Not a Pollyanna, when he saw bad things he shunned them, even superstitiously. The worst people he called collaborators: the Holocaust had affected him deeply. But his writing never disparaged. Early columns for Vogue, called 'Before Bandwagons', delightedly asked his readers to join in something wonderful. And part of his standing in magazine publishing rests on how much he discovered to celebrate. Concurrently in the Forties and Fifties, hitting his stride, he wrote on different topics for half a dozen publications: theatre, dance, children's books, opera, notes for the Philharmonic, even record sleeve notes. He alone is reputed to have worked simultaneously for Allene Talmey at Vogue and her fierce rival Carmel Snow at Bazaar. 'I was their darling,' he would say, 'They all thought I was this old thing. Little did they know how long you can stay old.'

He loved the Metropolitan Museum, in New York, and wrote a history of it. What he liked best - better than writing - was research. For every article, great heaps of background always had to be found by us for him. Scribbling in his own shorthand on foolscap, he recorded some vivid quotations, made associations - for texture, colour and light especially, found his opening and closing, then waited . . . waited . . . until the deadline was terrifyingly close. Suddenly, he precipitated. Pecking with two index fingers at his manual Underwood, calling me to read him definitions of words, avoiding the lapidary by spiking his prose with slang and hyphenated hybrids, he wrote one draft, matching to the letter whatever shape the art department had cut. Always a tour de force. He read it to his staff, took his bows, and went home.

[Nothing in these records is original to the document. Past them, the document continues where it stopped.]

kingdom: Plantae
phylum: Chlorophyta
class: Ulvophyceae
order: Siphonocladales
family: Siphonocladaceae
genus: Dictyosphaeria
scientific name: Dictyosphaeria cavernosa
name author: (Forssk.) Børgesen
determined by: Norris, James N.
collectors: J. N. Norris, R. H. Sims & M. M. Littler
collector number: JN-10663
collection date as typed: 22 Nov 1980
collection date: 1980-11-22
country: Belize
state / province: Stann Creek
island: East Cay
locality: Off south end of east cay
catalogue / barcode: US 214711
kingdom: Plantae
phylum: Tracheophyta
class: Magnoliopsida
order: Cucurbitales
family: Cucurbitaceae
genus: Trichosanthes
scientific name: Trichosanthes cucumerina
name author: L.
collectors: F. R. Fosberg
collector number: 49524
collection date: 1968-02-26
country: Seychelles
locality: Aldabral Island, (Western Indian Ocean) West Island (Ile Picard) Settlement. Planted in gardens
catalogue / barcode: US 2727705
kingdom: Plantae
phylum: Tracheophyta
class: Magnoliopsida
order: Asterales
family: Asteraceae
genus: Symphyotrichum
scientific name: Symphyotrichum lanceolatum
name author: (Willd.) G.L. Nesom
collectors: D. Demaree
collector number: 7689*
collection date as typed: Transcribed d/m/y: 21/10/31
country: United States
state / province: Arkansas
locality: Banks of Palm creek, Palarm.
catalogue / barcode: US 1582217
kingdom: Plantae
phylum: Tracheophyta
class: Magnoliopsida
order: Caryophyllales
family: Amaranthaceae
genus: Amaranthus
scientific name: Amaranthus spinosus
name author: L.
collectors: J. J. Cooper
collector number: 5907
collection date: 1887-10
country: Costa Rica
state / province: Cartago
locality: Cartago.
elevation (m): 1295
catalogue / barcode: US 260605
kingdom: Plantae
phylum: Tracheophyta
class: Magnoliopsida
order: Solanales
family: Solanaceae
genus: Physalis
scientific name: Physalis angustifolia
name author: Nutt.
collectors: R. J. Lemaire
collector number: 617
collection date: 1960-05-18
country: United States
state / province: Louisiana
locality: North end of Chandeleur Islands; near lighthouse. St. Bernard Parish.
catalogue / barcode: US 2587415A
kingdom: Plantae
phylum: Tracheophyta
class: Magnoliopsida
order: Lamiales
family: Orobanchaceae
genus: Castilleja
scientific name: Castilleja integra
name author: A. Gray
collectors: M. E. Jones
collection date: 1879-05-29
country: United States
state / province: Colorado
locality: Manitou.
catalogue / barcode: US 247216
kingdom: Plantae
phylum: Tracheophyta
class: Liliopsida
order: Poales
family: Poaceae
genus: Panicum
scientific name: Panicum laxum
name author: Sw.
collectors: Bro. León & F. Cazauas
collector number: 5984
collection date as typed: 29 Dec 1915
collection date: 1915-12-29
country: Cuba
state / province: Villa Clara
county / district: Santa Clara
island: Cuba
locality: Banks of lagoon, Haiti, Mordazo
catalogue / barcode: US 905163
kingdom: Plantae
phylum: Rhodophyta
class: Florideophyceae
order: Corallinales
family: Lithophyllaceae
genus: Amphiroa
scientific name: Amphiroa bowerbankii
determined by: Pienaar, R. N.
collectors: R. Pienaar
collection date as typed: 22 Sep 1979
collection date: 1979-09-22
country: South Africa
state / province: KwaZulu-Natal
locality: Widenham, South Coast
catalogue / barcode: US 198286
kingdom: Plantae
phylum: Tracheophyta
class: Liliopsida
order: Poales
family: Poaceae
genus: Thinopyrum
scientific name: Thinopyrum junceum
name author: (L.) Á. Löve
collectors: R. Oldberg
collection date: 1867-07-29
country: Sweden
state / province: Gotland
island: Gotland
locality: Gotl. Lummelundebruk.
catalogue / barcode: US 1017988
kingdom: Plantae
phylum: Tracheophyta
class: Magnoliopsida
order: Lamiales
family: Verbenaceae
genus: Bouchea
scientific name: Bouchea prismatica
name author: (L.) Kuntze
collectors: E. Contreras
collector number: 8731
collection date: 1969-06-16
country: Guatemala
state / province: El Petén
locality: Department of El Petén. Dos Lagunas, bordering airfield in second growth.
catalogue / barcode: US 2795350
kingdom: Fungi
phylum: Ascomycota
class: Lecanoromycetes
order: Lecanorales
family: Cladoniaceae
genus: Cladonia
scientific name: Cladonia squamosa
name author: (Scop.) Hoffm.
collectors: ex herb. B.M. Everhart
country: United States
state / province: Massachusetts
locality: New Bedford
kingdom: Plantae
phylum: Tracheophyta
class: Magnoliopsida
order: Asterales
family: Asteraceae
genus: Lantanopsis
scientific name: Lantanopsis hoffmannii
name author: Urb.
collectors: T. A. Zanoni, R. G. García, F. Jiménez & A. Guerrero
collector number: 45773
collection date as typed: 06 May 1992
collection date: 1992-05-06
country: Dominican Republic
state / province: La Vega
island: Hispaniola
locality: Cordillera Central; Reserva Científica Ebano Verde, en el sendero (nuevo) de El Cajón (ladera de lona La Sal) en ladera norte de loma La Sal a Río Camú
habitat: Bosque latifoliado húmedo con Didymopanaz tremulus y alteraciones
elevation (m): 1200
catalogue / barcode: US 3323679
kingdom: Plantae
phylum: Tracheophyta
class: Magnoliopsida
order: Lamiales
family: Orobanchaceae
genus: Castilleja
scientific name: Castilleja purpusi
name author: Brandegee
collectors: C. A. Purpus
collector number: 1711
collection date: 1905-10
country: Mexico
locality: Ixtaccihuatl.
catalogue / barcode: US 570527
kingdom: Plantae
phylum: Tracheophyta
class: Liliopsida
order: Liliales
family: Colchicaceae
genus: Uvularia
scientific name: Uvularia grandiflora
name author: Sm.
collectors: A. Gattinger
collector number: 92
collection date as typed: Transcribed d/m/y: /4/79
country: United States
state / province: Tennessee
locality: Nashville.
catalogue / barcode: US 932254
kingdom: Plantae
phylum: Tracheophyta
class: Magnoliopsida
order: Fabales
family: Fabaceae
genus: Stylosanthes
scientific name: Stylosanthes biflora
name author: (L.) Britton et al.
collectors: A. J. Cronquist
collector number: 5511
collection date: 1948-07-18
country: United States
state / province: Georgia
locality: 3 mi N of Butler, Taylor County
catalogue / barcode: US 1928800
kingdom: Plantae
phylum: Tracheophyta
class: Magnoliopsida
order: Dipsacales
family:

He struggled heroically to keep his eyesight for his last 45 years. His passion for purple began 20 years ago after an ophthalmologist's promise he would see that colour still when his eyes lost the others. Leo knew that the royal colour flattered him, as did its eccentricity. He found lavender shirts and accessories and wrote only in purple ink.

At the theatre, he would say that while others were infuriated with a performance, his mind's eye had shown him a greater one of some forty 40 years before.